#### GIVEN TEXT ####
Kayseri University
- Motto: Öncü Üniversite
- Motto in English: Pioneer University
- Type: Public university
- Established: 18 May 2018; 8 years ago
- Rector: Prof. Dr. Kurtuluş Karamustafa
- Academic staff: 279
- Administrative staff: 373
- Students: 18,100
- Location: 15 Temmuz Main Campus, 38280 Talas, Kayseri 38°42′47″N 35°33′14″E﻿ / ﻿38.71301°N 35.55376°E
- Website: www.kayseri.edu.tr

= Kayseri University =

Public university in Kayseri, Turkey

Kayseri University (Turkish Kayseri Üniversitesi), is a public university located in Kayseri, Turkey. It was founded on 18 May 2018 by the separation from Erciyes University. The main campus of Kayseri University, 15 Temmuz Campus, is located in Talas district. As of 2021, Kayseri University is one of three public university was established in Kayseri.

== Academic units ==
Kayseri University has 102 academic departments, most of which are organised into 6 faculties. These are responsible for the undergraduate programs.

=== Faculties ===

- Faculty of Engineering, Architecture and Design: Computer Engineering, Electrical-Electronics Engineering, Industrial Engineering, Industrial Product Design, Architecture, Engineering Fundamentals, Software Engineering
- Faculty of Applied Sciences: Gastronomy and Culinary Arts, Human Resources Management, Accounting and Financial Management, International Trade and Logistics, Management Information Systems
- Faculty of Islamic Sciences: Islamic Studies Program, Basic Islamic Sciences, Philosophy and Religious Studies, Islamic History and Arts
- Faculty of Social Sciences & Humanities: Health Management, History, Turkish Language and Literature
- Faculty of Health Sciences: Nutrition, Child Development, Nursing, Audiology
- Faculty of Computer and Information Sciences

=== Institute ===

- Institute of Graduate Studies: Electrical-Electronics Engineering, Computational Sciences and Engineering, Human Resources Management, Islamic History and Arts, Business Administration, Accounting and Financial Management, Organic Production, Health Management, History, Basic Islamic Sciences, International Trade and Logistics, Cybersecurity, Industrial Engineering, Philosophy and Religious Studies

=== Vocational schools ===

- Vocational School of Information Technologies
- Vocational School of Kayseri Organized Industrial Zone
- Vocational School of Technical Sciences
- Vocational School of Social Sciences
- Mustafa Çıkrıkçıoğlu Vocational School
- Safiye Çıkrıkçıoğlu Vocational School
- Develi Hüseyin Şahin Vocational School
- İncesu Ayşe-Saffet Aslan Vocational School
- Tomarza Mustafa Akıncıoğlu Vocational School
- Pınarbaşı Vocational School

- Bünyan Vocational School
- Yahyalı Vocational School
- Yeşilhisar Vocational School
- İncesu Vocational School

== International collaborations ==
Kayseri University has established a range of Erasmus Programme collaborations across various countries. In Italy, the university collaborates with Parthenope University of Naples and University of Sannio. In Estonia, Kayseri University has an agreement with Tallinn University of Applied Sciences. In Romania, partnerships include University of Oradea, King Michael I University of Life Sciences, Politehnica University of Bucharest, and University of Bucharest.
#### RECORDS PROVIDED ####
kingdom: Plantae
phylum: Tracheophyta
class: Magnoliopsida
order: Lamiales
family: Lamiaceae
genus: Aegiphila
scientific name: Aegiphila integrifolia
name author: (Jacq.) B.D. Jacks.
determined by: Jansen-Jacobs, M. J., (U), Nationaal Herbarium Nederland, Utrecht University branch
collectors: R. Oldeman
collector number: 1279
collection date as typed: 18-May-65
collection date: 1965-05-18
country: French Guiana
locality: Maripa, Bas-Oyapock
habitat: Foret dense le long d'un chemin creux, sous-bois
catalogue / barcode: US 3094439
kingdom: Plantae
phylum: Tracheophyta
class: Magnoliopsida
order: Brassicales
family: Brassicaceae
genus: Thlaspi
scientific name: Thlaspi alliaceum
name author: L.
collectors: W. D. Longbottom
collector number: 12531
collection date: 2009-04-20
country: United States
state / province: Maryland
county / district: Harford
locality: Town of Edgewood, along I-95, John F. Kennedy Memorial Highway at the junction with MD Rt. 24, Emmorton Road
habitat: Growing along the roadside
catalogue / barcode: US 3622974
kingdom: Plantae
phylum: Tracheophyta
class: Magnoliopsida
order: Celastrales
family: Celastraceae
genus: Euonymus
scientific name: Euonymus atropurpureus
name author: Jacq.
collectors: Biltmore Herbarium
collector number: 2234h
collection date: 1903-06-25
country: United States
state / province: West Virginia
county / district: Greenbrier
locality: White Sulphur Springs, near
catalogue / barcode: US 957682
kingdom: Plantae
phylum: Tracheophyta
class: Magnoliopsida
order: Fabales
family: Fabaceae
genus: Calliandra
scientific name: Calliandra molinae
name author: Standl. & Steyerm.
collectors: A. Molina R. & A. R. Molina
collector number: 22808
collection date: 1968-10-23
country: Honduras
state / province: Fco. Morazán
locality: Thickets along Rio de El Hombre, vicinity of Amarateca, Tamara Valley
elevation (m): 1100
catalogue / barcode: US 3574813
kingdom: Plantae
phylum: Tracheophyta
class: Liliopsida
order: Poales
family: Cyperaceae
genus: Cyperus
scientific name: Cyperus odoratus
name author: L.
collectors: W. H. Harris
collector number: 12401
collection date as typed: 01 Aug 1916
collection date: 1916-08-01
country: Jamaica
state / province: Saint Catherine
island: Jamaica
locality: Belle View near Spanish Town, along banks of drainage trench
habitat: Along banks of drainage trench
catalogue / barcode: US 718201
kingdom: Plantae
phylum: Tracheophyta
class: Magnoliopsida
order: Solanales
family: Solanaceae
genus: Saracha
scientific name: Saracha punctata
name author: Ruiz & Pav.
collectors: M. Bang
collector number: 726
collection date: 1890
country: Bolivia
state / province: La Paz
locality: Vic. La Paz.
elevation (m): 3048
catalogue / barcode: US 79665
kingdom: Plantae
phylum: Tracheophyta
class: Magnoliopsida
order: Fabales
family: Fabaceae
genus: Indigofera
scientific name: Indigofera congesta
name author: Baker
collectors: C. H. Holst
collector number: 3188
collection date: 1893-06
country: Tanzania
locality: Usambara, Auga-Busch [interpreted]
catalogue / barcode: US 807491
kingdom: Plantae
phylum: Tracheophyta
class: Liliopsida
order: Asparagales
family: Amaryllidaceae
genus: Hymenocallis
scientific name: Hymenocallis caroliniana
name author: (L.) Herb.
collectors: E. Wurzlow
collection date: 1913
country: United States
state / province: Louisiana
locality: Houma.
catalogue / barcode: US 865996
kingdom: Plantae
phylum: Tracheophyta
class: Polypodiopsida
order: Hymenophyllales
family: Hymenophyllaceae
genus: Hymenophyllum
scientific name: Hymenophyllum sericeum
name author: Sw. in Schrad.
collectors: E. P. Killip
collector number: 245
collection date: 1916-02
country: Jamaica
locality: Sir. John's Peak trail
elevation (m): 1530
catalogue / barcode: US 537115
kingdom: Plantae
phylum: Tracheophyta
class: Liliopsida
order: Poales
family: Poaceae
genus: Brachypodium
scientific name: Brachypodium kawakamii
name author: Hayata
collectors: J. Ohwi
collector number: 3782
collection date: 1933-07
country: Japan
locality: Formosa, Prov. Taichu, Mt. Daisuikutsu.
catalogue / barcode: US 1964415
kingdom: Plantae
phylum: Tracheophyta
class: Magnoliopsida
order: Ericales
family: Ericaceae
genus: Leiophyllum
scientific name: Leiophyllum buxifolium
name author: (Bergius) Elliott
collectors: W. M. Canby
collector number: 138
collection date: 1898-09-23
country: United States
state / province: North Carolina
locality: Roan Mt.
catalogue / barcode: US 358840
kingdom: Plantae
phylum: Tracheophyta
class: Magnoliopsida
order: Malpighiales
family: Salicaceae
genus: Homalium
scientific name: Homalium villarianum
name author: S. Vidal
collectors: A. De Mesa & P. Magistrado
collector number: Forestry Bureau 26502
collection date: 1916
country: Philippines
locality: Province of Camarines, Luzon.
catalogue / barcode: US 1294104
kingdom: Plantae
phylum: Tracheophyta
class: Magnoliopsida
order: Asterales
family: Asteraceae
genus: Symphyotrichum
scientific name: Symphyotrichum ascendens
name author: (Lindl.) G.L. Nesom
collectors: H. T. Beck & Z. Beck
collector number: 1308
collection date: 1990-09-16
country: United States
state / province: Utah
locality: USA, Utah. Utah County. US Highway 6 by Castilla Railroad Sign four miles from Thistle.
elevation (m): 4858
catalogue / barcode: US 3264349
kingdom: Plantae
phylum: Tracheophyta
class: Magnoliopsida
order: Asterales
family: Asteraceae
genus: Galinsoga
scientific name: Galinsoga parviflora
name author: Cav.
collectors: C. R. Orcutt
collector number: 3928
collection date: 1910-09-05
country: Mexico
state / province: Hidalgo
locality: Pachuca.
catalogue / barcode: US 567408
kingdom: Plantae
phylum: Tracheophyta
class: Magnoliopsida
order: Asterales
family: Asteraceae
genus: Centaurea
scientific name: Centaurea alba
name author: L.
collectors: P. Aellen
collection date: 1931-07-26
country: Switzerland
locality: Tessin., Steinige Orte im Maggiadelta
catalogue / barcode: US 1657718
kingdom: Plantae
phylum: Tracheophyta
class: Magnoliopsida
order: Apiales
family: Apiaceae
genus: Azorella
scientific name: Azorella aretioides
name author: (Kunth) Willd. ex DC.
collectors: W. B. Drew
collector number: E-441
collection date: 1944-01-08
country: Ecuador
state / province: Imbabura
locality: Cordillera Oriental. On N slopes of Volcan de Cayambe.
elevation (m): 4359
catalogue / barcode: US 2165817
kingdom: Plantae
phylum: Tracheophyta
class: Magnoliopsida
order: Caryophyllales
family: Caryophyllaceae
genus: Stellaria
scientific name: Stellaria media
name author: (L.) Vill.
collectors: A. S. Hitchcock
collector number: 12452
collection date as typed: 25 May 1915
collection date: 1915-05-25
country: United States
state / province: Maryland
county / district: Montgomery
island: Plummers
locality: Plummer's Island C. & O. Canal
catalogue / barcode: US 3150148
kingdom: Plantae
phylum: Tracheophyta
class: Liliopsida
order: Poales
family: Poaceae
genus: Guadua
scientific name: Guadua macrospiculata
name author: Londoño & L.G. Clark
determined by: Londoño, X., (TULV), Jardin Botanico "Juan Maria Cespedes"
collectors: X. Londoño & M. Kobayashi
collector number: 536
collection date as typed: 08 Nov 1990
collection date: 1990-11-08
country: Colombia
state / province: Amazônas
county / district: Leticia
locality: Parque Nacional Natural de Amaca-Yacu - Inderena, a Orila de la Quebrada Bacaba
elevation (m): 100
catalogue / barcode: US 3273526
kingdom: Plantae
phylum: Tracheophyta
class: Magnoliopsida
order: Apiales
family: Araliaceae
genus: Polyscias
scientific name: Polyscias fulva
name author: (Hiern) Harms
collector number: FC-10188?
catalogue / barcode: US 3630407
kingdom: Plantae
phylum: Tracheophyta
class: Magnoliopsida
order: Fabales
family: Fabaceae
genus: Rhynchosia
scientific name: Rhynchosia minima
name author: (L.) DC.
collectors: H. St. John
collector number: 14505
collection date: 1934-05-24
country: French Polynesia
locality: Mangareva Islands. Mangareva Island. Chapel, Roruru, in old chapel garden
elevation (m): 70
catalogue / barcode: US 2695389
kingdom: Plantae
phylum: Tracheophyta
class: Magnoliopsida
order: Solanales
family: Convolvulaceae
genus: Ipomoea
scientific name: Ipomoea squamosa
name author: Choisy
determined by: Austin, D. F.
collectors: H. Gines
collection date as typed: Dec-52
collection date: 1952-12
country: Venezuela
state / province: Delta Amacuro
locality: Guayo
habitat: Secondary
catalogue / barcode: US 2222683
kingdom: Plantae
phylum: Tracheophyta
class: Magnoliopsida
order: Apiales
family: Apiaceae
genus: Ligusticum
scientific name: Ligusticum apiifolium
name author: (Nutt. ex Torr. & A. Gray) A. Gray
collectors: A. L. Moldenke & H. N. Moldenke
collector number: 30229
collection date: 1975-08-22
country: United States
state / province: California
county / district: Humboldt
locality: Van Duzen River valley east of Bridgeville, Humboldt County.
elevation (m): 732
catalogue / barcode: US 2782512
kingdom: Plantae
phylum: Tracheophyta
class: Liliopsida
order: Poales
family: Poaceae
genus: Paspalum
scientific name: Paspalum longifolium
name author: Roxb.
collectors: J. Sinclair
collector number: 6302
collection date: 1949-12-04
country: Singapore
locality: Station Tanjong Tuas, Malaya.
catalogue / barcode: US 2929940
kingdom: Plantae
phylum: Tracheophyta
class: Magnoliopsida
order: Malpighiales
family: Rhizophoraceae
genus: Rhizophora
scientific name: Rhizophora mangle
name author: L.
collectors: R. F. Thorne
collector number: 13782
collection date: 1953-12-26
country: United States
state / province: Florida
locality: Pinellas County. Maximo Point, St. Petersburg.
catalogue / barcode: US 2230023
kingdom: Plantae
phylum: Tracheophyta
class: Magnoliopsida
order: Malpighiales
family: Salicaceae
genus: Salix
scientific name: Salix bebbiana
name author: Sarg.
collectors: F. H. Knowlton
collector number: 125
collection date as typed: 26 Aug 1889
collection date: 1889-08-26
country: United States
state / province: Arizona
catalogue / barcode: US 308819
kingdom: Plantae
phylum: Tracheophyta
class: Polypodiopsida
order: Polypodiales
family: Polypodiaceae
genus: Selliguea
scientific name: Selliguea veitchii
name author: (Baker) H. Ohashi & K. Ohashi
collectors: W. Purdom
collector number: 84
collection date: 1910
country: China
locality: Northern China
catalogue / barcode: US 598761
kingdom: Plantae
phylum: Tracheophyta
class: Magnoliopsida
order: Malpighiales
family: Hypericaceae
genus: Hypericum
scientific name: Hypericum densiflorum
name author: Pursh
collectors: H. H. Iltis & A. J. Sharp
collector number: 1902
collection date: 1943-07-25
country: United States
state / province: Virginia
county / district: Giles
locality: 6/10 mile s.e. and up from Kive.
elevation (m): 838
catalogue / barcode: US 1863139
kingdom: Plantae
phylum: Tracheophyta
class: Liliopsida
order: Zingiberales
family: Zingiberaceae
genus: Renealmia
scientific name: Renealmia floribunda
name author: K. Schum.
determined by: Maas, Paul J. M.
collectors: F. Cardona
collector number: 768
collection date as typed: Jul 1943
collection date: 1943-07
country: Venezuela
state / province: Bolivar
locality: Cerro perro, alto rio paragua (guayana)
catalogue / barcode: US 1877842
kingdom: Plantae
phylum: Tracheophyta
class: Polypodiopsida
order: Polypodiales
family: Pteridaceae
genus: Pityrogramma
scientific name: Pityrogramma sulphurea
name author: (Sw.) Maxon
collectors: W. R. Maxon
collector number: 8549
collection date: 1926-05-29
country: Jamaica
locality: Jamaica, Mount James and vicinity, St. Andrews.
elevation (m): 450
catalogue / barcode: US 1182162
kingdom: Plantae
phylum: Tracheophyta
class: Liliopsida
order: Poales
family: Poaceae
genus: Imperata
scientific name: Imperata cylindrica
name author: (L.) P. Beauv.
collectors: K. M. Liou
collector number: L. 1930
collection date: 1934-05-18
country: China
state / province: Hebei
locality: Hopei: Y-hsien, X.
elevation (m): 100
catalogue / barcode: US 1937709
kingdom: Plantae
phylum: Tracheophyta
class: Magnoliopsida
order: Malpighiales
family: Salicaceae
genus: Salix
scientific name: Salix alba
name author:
####
--- EXPLORE THE MATERIAL ---
a. According to the Kayseri University article, in which district is the university's main campus located?
b. Recast the paragraph of the Kayseri University article that begins "Kayseri University has established a range of Erasmus Programme collaborations" as a list of partner universities grouped by country.
c. Extend the Kayseri University article beyond its final sentence.

--- EXERCISE RESULTS ---
a. The main campus, 15 Temmuz Campus, is in the Talas district.

b.
Kayseri University's Erasmus Programme partners:
- Italy: Parthenope University of Naples; University of Sannio
- Estonia: Tallinn University of Applied Sciences
- Romania: University of Oradea; King Michael I University of Life Sciences; Politehnica University of Bucharest; University of Bucharest

c.
Poland is another key country with several collaborations, including Pope John Paul II State School of Higher Education, University of Szczecin, Uniwersytet Technologiczno-Humanistyczny im. Kazimierza Pulaskiego w Radomiu, and Uniwersytet Przyrodniczy w Lublinie. In Croatia, Kayseri University works with University of Osijek and State University of Tetova in North Macedonia.

In Germany, Kayseri University collaborates with Hochschule Schmalkalden and Fachhochschule Suedwestfalen. Lithuania's Siauliu Valstybine Kolegija is another partner institution. Kayseri University’s collaboration network extends to Bulgaria, with partnerships with Medical University Pleven, University of National and World Economy, and Technical University of Varna. In Portugal, it partners with Instituto Politécnico da Guarda. Finally, in the Czech Republic, Kayseri University collaborates with Tomas Bata University in Zlín.